Rights on post-petition claims

An automatic stay only applies to pre-petition claims or claims that remain unpaid before the bankruptcy filing was made which means that landlords cannot force tenants to pay for unpaid dues pre-bankruptcy, including rent, utility dues, share on contractor insurance, or other administrative fees. 

Landlords have different rights for post-petition claims, however, because these are generally considered administrative expenses. Under the Bankruptcy Code, a tenant is required to pay all post-petition claims until they either assume, assign, or reject the lease. 

Ian Sells, CEO at Million Dollar Sellers, says, “A claim for post-petition claims payments does not violate automatic stay and does not require any order from the bankruptcy court. Furthermore, these should be paid in cash by the tenant, as it is due unless the court grants an extension to the tenant in its first 60 days after its bankruptcy filing.”

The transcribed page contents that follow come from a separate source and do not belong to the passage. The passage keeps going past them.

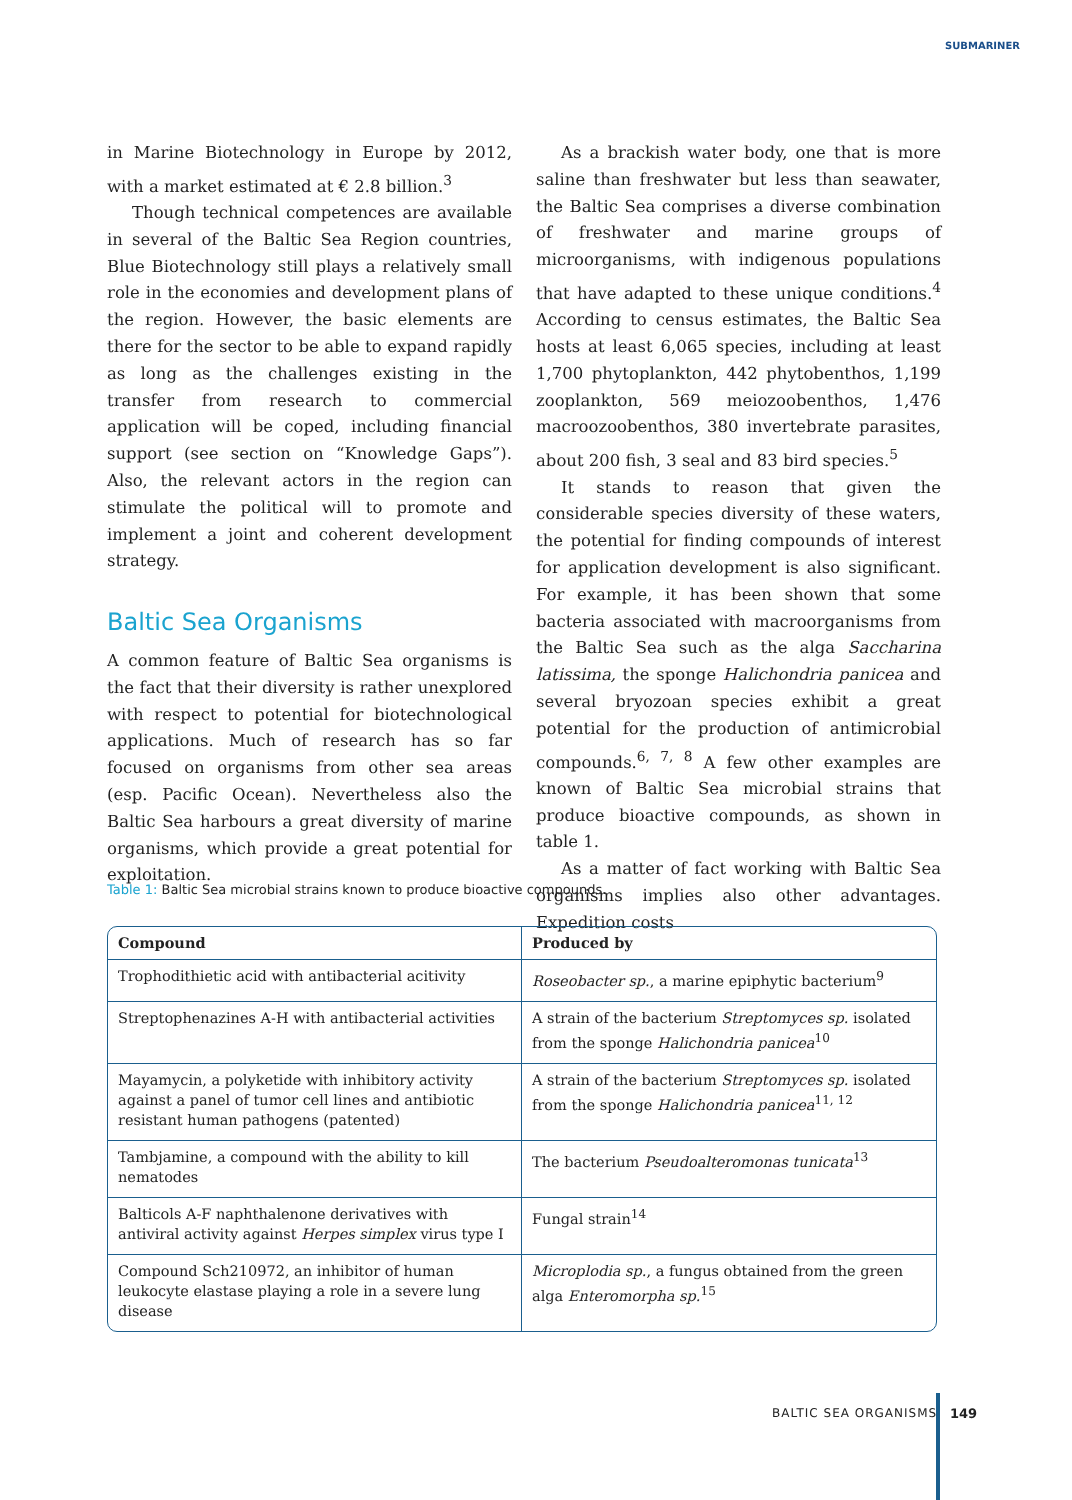SUBMARINER
in Marine Biotechnology in Europe by 2012, with a market estimated at € 2.8 billion.<sup>3</sup>
Though technical competences are available in several of the Baltic Sea Region countries, Blue Biotechnology still plays a relatively small role in the economies and development plans of the region. However, the basic elements are there for the sector to be able to expand rapidly as long as the challenges existing in the transfer from research to commercial application will be coped, including financial support (see section on “Knowledge Gaps”). Also, the relevant actors in the region can stimulate the political will to promote and implement a joint and coherent development strategy.
Baltic Sea Organisms
A common feature of Baltic Sea organisms is the fact that their diversity is rather unexplored with respect to potential for biotechnological applications. Much of research has so far focused on organisms from other sea areas (esp. Pacific Ocean). Nevertheless also the Baltic Sea harbours a great diversity of marine organisms, which provide a great potential for exploitation.
As a brackish water body, one that is more saline than freshwater but less than seawater, the Baltic Sea comprises a diverse combination of freshwater and marine groups of microorganisms, with indigenous populations that have adapted to these unique conditions.<sup>4</sup> According to census estimates, the Baltic Sea hosts at least 6,065 species, including at least 1,700 phytoplankton, 442 phytobenthos, 1,199 zooplankton, 569 meiozoobenthos, 1,476 macroozoobenthos, 380 invertebrate parasites, about 200 fish, 3 seal and 83 bird species.<sup>5</sup>
It stands to reason that given the considerable species diversity of these waters, the potential for finding compounds of interest for application development is also significant. For example, it has been shown that some bacteria associated with macroorganisms from the Baltic Sea such as the alga Saccharina latissima, the sponge Halichondria panicea and several bryozoan species exhibit a great potential for the production of antimicrobial compounds.<sup>6, 7, 8</sup> A few other examples are known of Baltic Sea microbial strains that produce bioactive compounds, as shown in table 1.
As a matter of fact working with Baltic Sea organisms implies also other advantages. Expedition costs
Table 1: Baltic Sea microbial strains known to produce bioactive compounds.
| Compound | Produced by |
| --- | --- |
| Trophodithietic acid with antibacterial acitivity | Roseobacter sp. , a marine epiphytic bacterium<sup>9</sup> |
| Streptophenazines A-H with antibacterial activities | A strain of the bacterium Streptomyces sp. isolated from the sponge Halichondria panicea<sup>10</sup> |
| Mayamycin, a polyketide with inhibitory activity against a panel of tumor cell lines and antibiotic resistant human pathogens (patented) | A strain of the bacterium Streptomyces sp. isolated from the sponge Halichondria panicea<sup>11, 12</sup> |
| Tambjamine, a compound with the ability to kill nematodes | The bacterium Pseudoalteromonas tunicata<sup>13</sup> |
| Balticols A-F naphthalenone derivatives with antiviral activity against Herpes simplex virus type I | Fungal strain<sup>14</sup> |
| Compound Sch210972, an inhibitor of human leukocyte elastase playing a role in a severe lung disease | Microplodia sp. , a fungus obtained from the green alga Enteromorpha sp.<sup>15</sup> |
BALTIC SEA ORGANISMS 149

Assumption, assignment, or rejection of lease by the tenant

A tenant in Chapter 11 of the bankruptcy case should decide whether to assume, assign, or reject an unexpired lease within 120 days of the bankruptcy filing date. 

When a lease is assumed, the original contract between a tenant and a landlord remains in full force, which means that the tenant recognizes its ability to uphold the contract and pay any damages that may occur. 

When a lease is assigned, the landlord acquires a new tenant for the duration of the pre-existing contract. 

When a lease is rejected, the tenant is required to surrender the property to the landlord. In this case, the landlord should have a claim for post-petition rent, a claim for damages, and other administrative fees, and the automatic stay no longer applies.

However, landlords need to know that despite the tenant’s right to assume, assign, or reject the unexpired lease, the tenant is not allowed to modify the lease without consent from the landlord. This is a critical aspect of rental property management, ensuring that lease terms remain unchanged and comply with the landlord’s policies and legal obligations.

“A tenant’s election whether to assume, assign or reject is not an immediate imposition to the landlord,” says Tony Mariotti, CEO at RubyHome. He emphasizes, “Their decision still needs to pass the bankruptcy court and satisfies each requirement of the elected choice.”